═════ Task inputs

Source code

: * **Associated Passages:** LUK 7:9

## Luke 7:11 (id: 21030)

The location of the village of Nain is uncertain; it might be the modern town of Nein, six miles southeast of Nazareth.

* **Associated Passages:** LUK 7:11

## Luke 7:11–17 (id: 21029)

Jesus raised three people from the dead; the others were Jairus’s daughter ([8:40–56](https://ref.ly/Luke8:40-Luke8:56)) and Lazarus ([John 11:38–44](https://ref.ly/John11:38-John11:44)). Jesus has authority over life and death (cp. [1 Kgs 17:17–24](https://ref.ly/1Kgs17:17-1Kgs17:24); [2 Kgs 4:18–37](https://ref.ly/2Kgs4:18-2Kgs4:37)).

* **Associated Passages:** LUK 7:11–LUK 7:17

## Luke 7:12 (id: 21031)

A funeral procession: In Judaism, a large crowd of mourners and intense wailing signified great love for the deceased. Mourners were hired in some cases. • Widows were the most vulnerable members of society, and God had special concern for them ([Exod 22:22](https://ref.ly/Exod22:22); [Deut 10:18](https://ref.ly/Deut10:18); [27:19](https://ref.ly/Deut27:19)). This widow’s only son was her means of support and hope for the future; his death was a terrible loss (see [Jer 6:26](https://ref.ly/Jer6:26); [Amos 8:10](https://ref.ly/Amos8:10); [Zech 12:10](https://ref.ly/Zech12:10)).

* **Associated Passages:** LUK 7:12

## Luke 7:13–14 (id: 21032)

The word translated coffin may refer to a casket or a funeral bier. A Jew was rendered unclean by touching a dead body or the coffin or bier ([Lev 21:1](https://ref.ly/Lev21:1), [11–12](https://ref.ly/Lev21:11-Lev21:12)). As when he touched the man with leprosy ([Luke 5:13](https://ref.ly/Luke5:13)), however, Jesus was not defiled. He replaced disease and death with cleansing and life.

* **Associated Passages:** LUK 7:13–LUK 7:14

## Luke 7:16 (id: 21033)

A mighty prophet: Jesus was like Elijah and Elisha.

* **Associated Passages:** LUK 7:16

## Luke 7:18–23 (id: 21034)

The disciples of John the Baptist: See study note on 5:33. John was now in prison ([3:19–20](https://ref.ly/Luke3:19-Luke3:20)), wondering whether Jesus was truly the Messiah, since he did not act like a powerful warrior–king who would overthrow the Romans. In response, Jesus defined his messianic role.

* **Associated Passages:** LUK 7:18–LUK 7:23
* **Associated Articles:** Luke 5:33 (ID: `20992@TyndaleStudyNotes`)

══════════

» **Description of the task**:
Send back the whole listing above exactly, please.

» **Answer space**:
Source code

: * **Associated Passages:** LUK 7:9

## Luke 7:11 (id: 21030)

The location of the village of Nain is uncertain; it might be the modern town of Nein, six miles southeast of Nazareth.

* **Associated Passages:** LUK 7:11

## Luke 7:11–17 (id: 21029)

Jesus raised three people from the dead; the others were Jairus’s daughter ([8:40–56](https://ref.ly/Luke8:40-Luke8:56)) and Lazarus ([John 11:38–44](https://ref.ly/John11:38-John11:44)). Jesus has authority over life and death (cp. [1 Kgs 17:17–24](https://ref.ly/1Kgs17:17-1Kgs17:24); [2 Kgs 4:18–37](https://ref.ly/2Kgs4:18-2Kgs4:37)).

* **Associated Passages:** LUK 7:11–LUK 7:17

## Luke 7:12 (id: 21031)

A funeral procession: In Judaism, a large crowd of mourners and intense wailing signified great love for the deceased. Mourners were hired in some cases. • Widows were the most vulnerable members of society, and God had special concern for them ([Exod 22:22](https://ref.ly/Exod22:22); [Deut 10:18](https://ref.ly/Deut10:18); [27:19](https://ref.ly/Deut27:19)). This widow’s only son was her means of support and hope for the future; his death was a terrible loss (see [Jer 6:26](https://ref.ly/Jer6:26); [Amos 8:10](https://ref.ly/Amos8:10); [Zech 12:10](https://ref.ly/Zech12:10)).

* **Associated Passages:** LUK 7:12

## Luke 7:13–14 (id: 21032)

The word translated coffin may refer to a casket or a funeral bier. A Jew was rendered unclean by touching a dead body or the coffin or bier ([Lev 21:1](https://ref.ly/Lev21:1), [11–12](https://ref.ly/Lev21:11-Lev21:12)). As when he touched the man with leprosy ([Luke 5:13](https://ref.ly/Luke5:13)), however, Jesus was not defiled. He replaced disease and death with cleansing and life.

* **Associated Passages:** LUK 7:13–LUK 7:14

## Luke 7:16 (id: 21033)

A mighty prophet: Jesus was like Elijah and Elisha.

* **Associated Passages:** LUK 7:16

## Luke 7:18–23 (id: 21034)

The disciples of John the Baptist: See study note on 5:33. John was now in prison ([3:19–20](https://ref.ly/Luke3:19-Luke3:20)), wondering whether Jesus was truly the Messiah, since he did not act like a powerful warrior–king who would overthrow the Romans. In response, Jesus defined his messianic role.

* **Associated Passages:** LUK 7:18–LUK 7:23
* **Associated Articles:** Luke 5:33 (ID: `20992@TyndaleStudyNotes`)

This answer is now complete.